None of these would've been granted the day(s) of engineering time before, now both were something that could be thrown together quickly over a coffee break or done by themselves over a weekend.

I’d go further than the other reply: not only do those first two things definitely exist, they probably represent the plurality of programming tasks.

I generated a script today to diff 2 CSVs into a Venn diagram, ran it twice, then deleted the code.

The LLM itself could do have donne it, maybe you didn't need the code at all

It's a language model, not a compiler. Which is what people get wrong.

Ask one to count the 'r's in "strawberry" and it may or may not get it right.

Ask it to create a program to do it, it'll get it right instantly and it'll work.

When we get to a point where "AI" can write a program like that in the background, run it and use its result as a tool, we'll get the next big leap in efficiency.

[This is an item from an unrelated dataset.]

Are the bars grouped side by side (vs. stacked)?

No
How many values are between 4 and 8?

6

I think the future of computing is ephemeral code like this, created rapidly on demand, then done when the immediate task is done.

> Here's the thing. Those first two things don't exist.

You are 100% wrong on this. They exist all the time when I'm doing a hardware task.

I need to test a new chip coming off the fab. I need to get the pins in the right place, the test code up and running, the jig positioned correctly, the test vectors for JTAG generated, etc.

This ... is ... a ... pain ... in ... the ... ass.

It changes every single time for every single chip. It changes for every jig and every JTAG and every new test machine. Nobody gives one iota of damn about the code as it will be completely different for the next revision of this chip. Once I validate that the chip actually powers on and does something sane, the folks who handle the real testing will generate real vectors--but not before.

So, generating that go/no-go code is in the way of everything. And nobody cares about what it looks like because it is going to be thrown out immediately afterward.